## Description of the task
Repeat the source text of each entry below word for word, leaving the pictures out of your answer.

## Entries provided
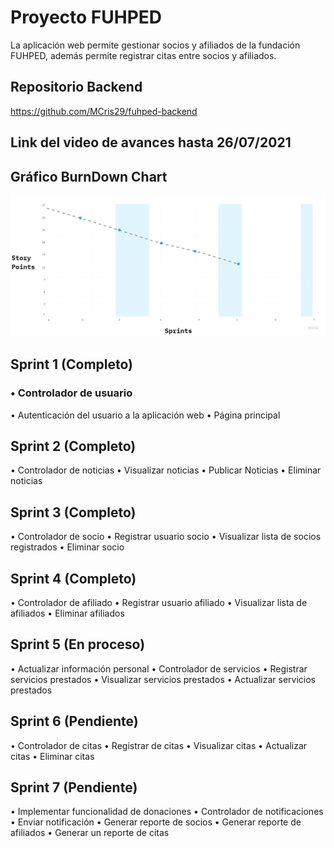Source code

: # Proyecto FUHPED

La aplicación web permite gestionar socios y afiliados de la fundación FUHPED, además permite registrar citas entre socios y afiliados.

## Repositorio Backend
https://github.com/MCris29/fuhped-backend

## Link del video de avances hasta 26/07/2021


## Gráfico BurnDown Chart
![image](https://github.com/MCris29/fuhped-frontend/blob/dev/BurndownChart.jpg)

## Sprint 1 (Completo)
### •	Controlador de usuario
•	Autenticación del usuario a la aplicación web
•	Página principal

## Sprint 2 (Completo)
•	Controlador de noticias
•	Visualizar noticias
•	Publicar Noticias
•	Eliminar noticias


## Sprint 3 (Completo)
•	Controlador de socio
•	Registrar usuario socio
•	Visualizar lista de socios registrados
•	Eliminar socio


## Sprint 4 (Completo)
•	Controlador de afiliado
•	Registrar usuario afiliado
•	Visualizar lista de afiliados
•	Eliminar afiliados

## Sprint 5 (En proceso)
•	Actualizar información personal
•	Controlador de servicios
•	Registrar servicios prestados
•	Visualizar servicios prestados
•	Actualizar servicios prestados

## Sprint 6 (Pendiente)
•	Controlador de citas
•	Registrar de citas
•	Visualizar citas
•	Actualizar citas
•	Eliminar citas

## Sprint 7 (Pendiente)
•	Implementar funcionalidad de donaciones
•	Controlador de notificaciones
•	Enviar notificación
•	Generar reporte de socios
•	Generar reporte de afiliados
•	Generar un reporte de citas
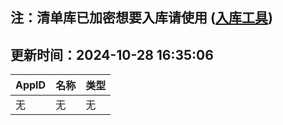 ## 注：清单库已加密想要入库请使用 ([入库工具](https://github.com/BlankTMing/ManifestAutoUpdate/releases))

## 更新时间：2024-10-28 16:35:06
| AppID | 名称 | 类型  |
| :-------------------- | :----------------------------- | :----------- |
| 无 | 无 | 无 |

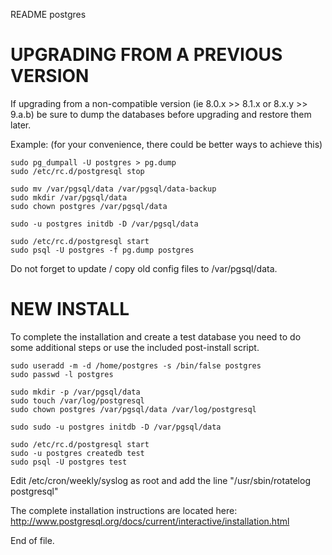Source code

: README postgres


UPGRADING FROM A PREVIOUS VERSION
=================================

If upgrading from a non-compatible version (ie 8.0.x >> 8.1.x  or
8.x.y >> 9.a.b) be sure to dump the databases before upgrading and
restore them later.

Example: (for your convenience, there could be better ways to achieve
this)

	sudo pg_dumpall -U postgres > pg.dump
	sudo /etc/rc.d/postgresql stop

	sudo mv /var/pgsql/data /var/pgsql/data-backup
	sudo mkdir /var/pgsql/data
	sudo chown postgres /var/pgsql/data

	sudo -u postgres initdb -D /var/pgsql/data

	sudo /etc/rc.d/postgresql start
	sudo psql -U postgres -f pg.dump postgres

Do not forget to update / copy old config files to /var/pgsql/data.


NEW INSTALL
===========

To complete the installation and create a test database you need to do
some additional steps or use the included post-install script.

	sudo useradd -m -d /home/postgres -s /bin/false postgres
	sudo passwd -l postgres

	sudo mkdir -p /var/pgsql/data
	sudo touch /var/log/postgresql
	sudo chown postgres /var/pgsql/data /var/log/postgresql

	sudo sudo -u postgres initdb -D /var/pgsql/data

	sudo /etc/rc.d/postgresql start
	sudo -u postgres createdb test
	sudo psql -U postgres test

Edit /etc/cron/weekly/syslog as root and add the line
"/usr/sbin/rotatelog postgresql"

The complete installation instructions are located here:
http://www.postgresql.org/docs/current/interactive/installation.html


End of file.

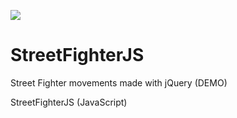 ![](https://lh3.googleusercontent.com/0s-BBXndI95bbBzGj7QS0OocvgZHMDDyU8xXt_9-GSR7cMlu2yJeeV7Az67WTIMyiPJ8uDFamxZ-w7XNdWFNioHculoQeLgn89GOhNFRytrZc_lnpJOIau6j-oayAmTRvim1JgBDC7_fYYtCe1mvwX9aEIy-gl4qVO2MLwlLT9xvSYQ-OPNFIWIg5Ol3P8PRtEZcbqiQ8I3m-Xl-EW9T2D3YHg-_dsY2W0l8JEt6bZB2znsw2fy0lcSMgRcZIhwUAT-BuEYkfN7Ydm3o2Y2Et-l5KZaVuBDesh27ZYHwz7gCIggDCEdPivTn4SpmarWlBw12YaycI0OggIxvLw73fj7MZ2xEQnwYkRtM_ClGCcWYmvBKeo3a7wdNV9LSTIH2XMd22aW0jfuDVCez8j20ktckYILpJwHPbPMN6Yy52Q_Nau0DREWgAZjZy0Fxh8iNwYgV3CHUEHQ0UZqBt_59RPqaHlsKzlQY6go-DhVs1PDVg-oRmNqzAclPRARgawQ0Z9_dxa2BJ9C2nsnlkZw2L530vA1ti58lh3IgWcgY6BrRtqrX1vo8LFr6ChLFbNq7=w1440-h803)

# StreetFighterJS
Street Fighter movements made with jQuery (DEMO)

StreetFighterJS (JavaScript)

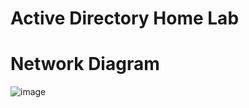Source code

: # Active Directory Home Lab

# Network Diagram

![image](https://github.com/user-attachments/assets/9b915b7b-c583-45a1-ae47-06acadd7b33f)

## Exercise answer
Source code

: # Proyecto FUHPED

La aplicación web permite gestionar socios y afiliados de la fundación FUHPED, además permite registrar citas entre socios y afiliados.

## Repositorio Backend
https://github.com/MCris29/fuhped-backend

## Link del video de avances hasta 26/07/2021


## Gráfico BurnDown Chart
![image](https://github.com/MCris29/fuhped-frontend/blob/dev/BurndownChart.jpg)

## Sprint 1 (Completo)
### •	Controlador de usuario
•	Autenticación del usuario a la aplicación web
•	Página principal

## Sprint 2 (Completo)
•	Controlador de noticias
•	Visualizar noticias
•	Publicar Noticias
•	Eliminar noticias


## Sprint 3 (Completo)
•	Controlador de socio
•	Registrar usuario socio
•	Visualizar lista de socios registrados
•	Eliminar socio


## Sprint 4 (Completo)
•	Controlador de afiliado
•	Registrar usuario afiliado
•	Visualizar lista de afiliados
•	Eliminar afiliados

## Sprint 5 (En proceso)
•	Actualizar información personal
•	Controlador de servicios
•	Registrar servicios prestados
•	Visualizar servicios prestados
•	Actualizar servicios prestados

## Sprint 6 (Pendiente)
•	Controlador de citas
•	Registrar de citas
•	Visualizar citas
•	Actualizar citas
•	Eliminar citas

## Sprint 7 (Pendiente)
•	Implementar funcionalidad de donaciones
•	Controlador de notificaciones
•	Enviar notificación
•	Generar reporte de socios
•	Generar reporte de afiliados
•	Generar un reporte de citas
 ## 注：清单库已加密想要入库请使用 ([入库工具](https://github.com/BlankTMing/ManifestAutoUpdate/releases))

## 更新时间：2024-10-28 16:35:06
| AppID | 名称 | 类型  |
| :-------------------- | :----------------------------- | :----------- |
| 无 | 无 | 无 |

Source code

: README postgres


UPGRADING FROM A PREVIOUS VERSION
=================================

If upgrading from a non-compatible version (ie 8.0.x >> 8.1.x  or
8.x.y >> 9.a.b) be sure to dump the databases before upgrading and
restore them later.

Example: (for your convenience, there could be better ways to achieve
this)

	sudo pg_dumpall -U postgres > pg.dump
	sudo /etc/rc.d/postgresql stop

	sudo mv /var/pgsql/data /var/pgsql/data-backup
	sudo mkdir /var/pgsql/data
	sudo chown postgres /var/pgsql/data

	sudo -u postgres initdb -D /var/pgsql/data

	sudo /etc/rc.d/postgresql start
	sudo psql -U postgres -f pg.dump postgres

Do not forget to update / copy old config files to /var/pgsql/data.


NEW INSTALL
===========

To complete the installation and create a test database you need to do
some additional steps or use the included post-install script.

	sudo useradd -m -d /home/postgres -s /bin/false postgres
	sudo passwd -l postgres

	sudo mkdir -p /var/pgsql/data
	sudo touch /var/log/postgresql
	sudo chown postgres /var/pgsql/data /var/log/postgresql

	sudo sudo -u postgres initdb -D /var/pgsql/data

	sudo /etc/rc.d/postgresql start
	sudo -u postgres createdb test
	sudo psql -U postgres test

Edit /etc/cron/weekly/syslog as root and add the line
"/usr/sbin/rotatelog postgresql"

The complete installation instructions are located here:
http://www.postgresql.org/docs/current/interactive/installation.html


End of file.

 ![](https://lh3.googleusercontent.com/0s-BBXndI95bbBzGj7QS0OocvgZHMDDyU8xXt_9-GSR7cMlu2yJeeV7Az67WTIMyiPJ8uDFamxZ-w7XNdWFNioHculoQeLgn89GOhNFRytrZc_lnpJOIau6j-oayAmTRvim1JgBDC7_fYYtCe1mvwX9aEIy-gl4qVO2MLwlLT9xvSYQ-OPNFIWIg5Ol3P8PRtEZcbqiQ8I3m-Xl-EW9T2D3YHg-_dsY2W0l8JEt6bZB2znsw2fy0lcSMgRcZIhwUAT-BuEYkfN7Ydm3o2Y2Et-l5KZaVuBDesh27ZYHwz7gCIggDCEdPivTn4SpmarWlBw12YaycI0OggIxvLw73fj7MZ2xEQnwYkRtM_ClGCcWYmvBKeo3a7wdNV9LSTIH2XMd22aW0jfuDVCez8j20ktckYILpJwHPbPMN6Yy52Q_Nau0DREWgAZjZy0Fxh8iNwYgV3CHUEHQ0UZqBt_59RPqaHlsKzlQY6go-DhVs1PDVg-oRmNqzAclPRARgawQ0Z9_dxa2BJ9C2nsnlkZw2L530vA1ti58lh3IgWcgY6BrRtqrX1vo8LFr6ChLFbNq7=w1440-h803)

# StreetFighterJS
Street Fighter movements made with jQuery (DEMO)

StreetFighterJS (JavaScript)

Source code

: # Active Directory Home Lab

# Network Diagram

![image](https://github.com/user-attachments/assets/9b915b7b-c583-45a1-ae47-06acadd7b33f)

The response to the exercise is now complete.